В общем, порядок в учебном лагере приехавшим вместе с телегой осмотреться склатским старшим воям показался удивительным. Каждый вой знал своё место для еды и сна, на полсуток назначались: смешанные дозоры — два волка, два склата, дежурные по лагерю, что готовили еду и следили за порядком, охотничьи дозоры, добывавшие дичь для всех. Общую же дисциплину Темелкен, расспросив, принял склатскую, но держал ею строго. Кто не слушал — бери всё своё в руки и из лагеря пешком. А коней-то оставь, кони-то не виноваты!
Волки удивлялись сильно, но и подчинялись, так как в дюжих выбрал Темелкен самых матерых, вроде Родима и Беды. Более же всего удивлялись волки тому, что с некрупным по росским меркам Темелкеном склатские вои не спорили, мало того, если что говорил — в рот смотрели. У волков же вожаком мог стать только такой, как Родим, чтобы в случае чего ошуйника под себя мог подмять.
Впрочем, скоро волки оценили воинское искусство Темелкена. Как только склаты освоились со стременами, маленький по меркам Темелкена и огромный для волков склатский отряд в два раза по десять дюжин стал показывать чудеса слаженности. Волки, кто свободен от учений, лезли на взгорок смотреть, как по свистку дружно налетают склаты, но в два удара сердца поворачивают и разбегаются дюжинами, словно горох. Или оборачиваются вспять и утекают по свистку двумя отрядами в разные стороны, или опять же по дюжинам. А уж когда в ход огромные копья пошли, коими чучело пешего на скаку потрошили, тут и старшие вои склатские наезжать стали, оповещённые своими о невиданных делах, творящихся в лагере.
Так и повелось потом — Темелкен на взгорке с дудкой, за ним, чтобы не мешать, два-три волка и склата, и на часах вроде, мол, не без дела, а рядом два-три старых воя склатских, а то и Дукан — средний жрец ихний. Тот часто наезжал. Поглядишь — конь у него изукрашенный, а сам жрец ничего, скромный.
И сказки Темелкена о богах, которые тот по привычке рассказывал иногда у вечернего костра, слушал склатский жрец чутко, переспрашивал часто поначалу, плохо зная по-волчьи, а всё равно слушал. И вои слушали.
Уж больно чудно было, как спускается как-нибудь сияющий Хорс на колёснице своей к самому краю неба, да вдруг одолевает его дремота. И сходит бог-солнце с колёсницы, и ложится у поющего ручья. Спит — и не слышит, как разгорается пожар от тела его горячего. Стонут сосны, бегут звери, люди кричат. И просят тогда люди ворона белого, чтобы полетел сквозь огонь, разбудил Хорса. И летит ворон, да силен огонь, и возвращается ворон к людям чёрный, как головёшка, а Хорс всё спит. Просят тогда люди маленькую лягушку, чтобы пробралась она по дну ручья, разбудила Хорса. Горяча вода в ручье, больно маленькой лягушке, кожа её нежная уж вся пузырями пошла, стала она серой и безобразной… Но вот и пути конец — Хорс светлый на поляне спит. Прыгнула из ручья лягушка, заквакала громко, пробудила Хорса. Встал он и увидел, что сон его натворил. Заплакал Хорс, и слезы его залили огонь. И пообещал он маленькой лягушке, что всегда будет посылать воду на землю, как услышит её голос. С тех пор, когда станет лягушкам жарко, так кричат они, зовут дождь. За то и любят их люди. А если кто жабу убьёт, внучку той лягушки, что самого Хорса разбудила, того накажет он и не даст дождя…

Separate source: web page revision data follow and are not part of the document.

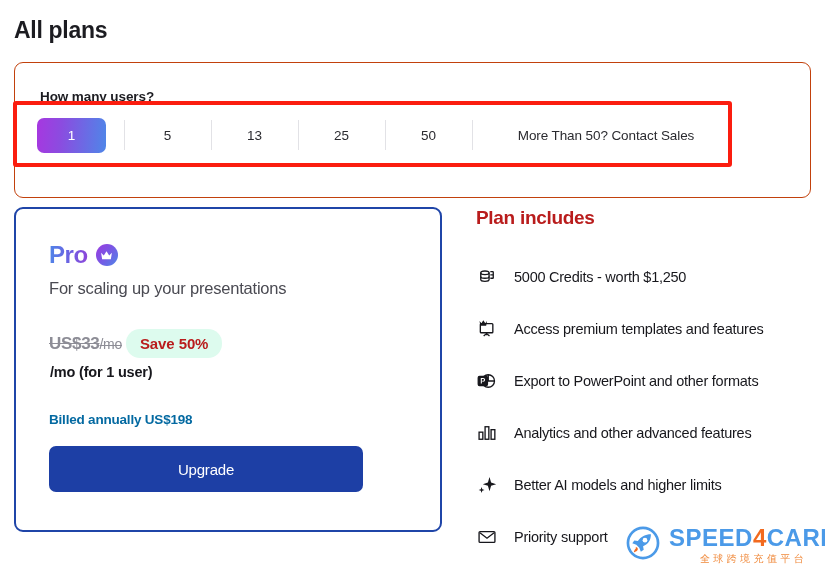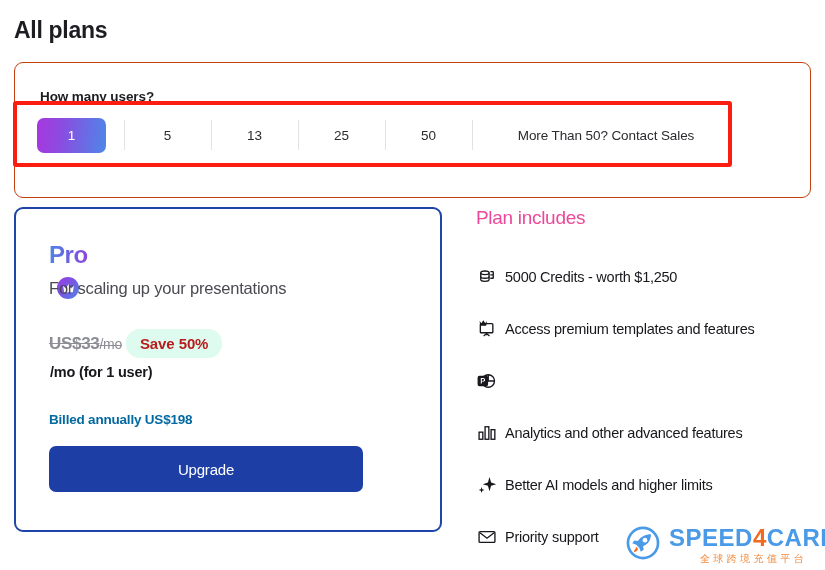--- a/index.html
+++ b/index.html
@@ -251,8 +251,8 @@
 
   .includes-title {
     font-size: 19px;
-    font-weight: normal;
-    color: #ec4899;
+    font-weight: bold;
+    color: #b91c1c;
     letter-spacing: -0.3px;
     margin-bottom: 22px;
   }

Долго молчали вои, послушав Темелькины сказки. Всё им загадкой было: и как бог, словно человек, у ручья задремать мог, и зачем вдруг их, человечий собрат, гадину безвинную убить может, коли божьим гневом не пригрозить ему? Зачем тому? Этому — зачем? И только жрец головой не качал, понимал, может?
Родим поначалу удивлялся, как Темелкену столькими людьми сразу командовать по силам. Не знал он, что два сорока воев, что у волков было, для родины Темелькиной и не войско вообще, так…
И чуяли это склаты. Видели, что привычно чужаку. Что знает он, сколько каши пойдёт на двунадесять дюжин, сколько для коней корму.
А уж то, что Темелкен на любого коня садился, про то вообще разговор особый. Комони за ним, как псы пастушьи за пастухом, ходили: с кем свирепые да буйные, а к Темелкену с лаской. И так же, как кони, смотрели на него молодые склаты. Волков они побаивались, но за Темельку, видел Родим, горой бы встали.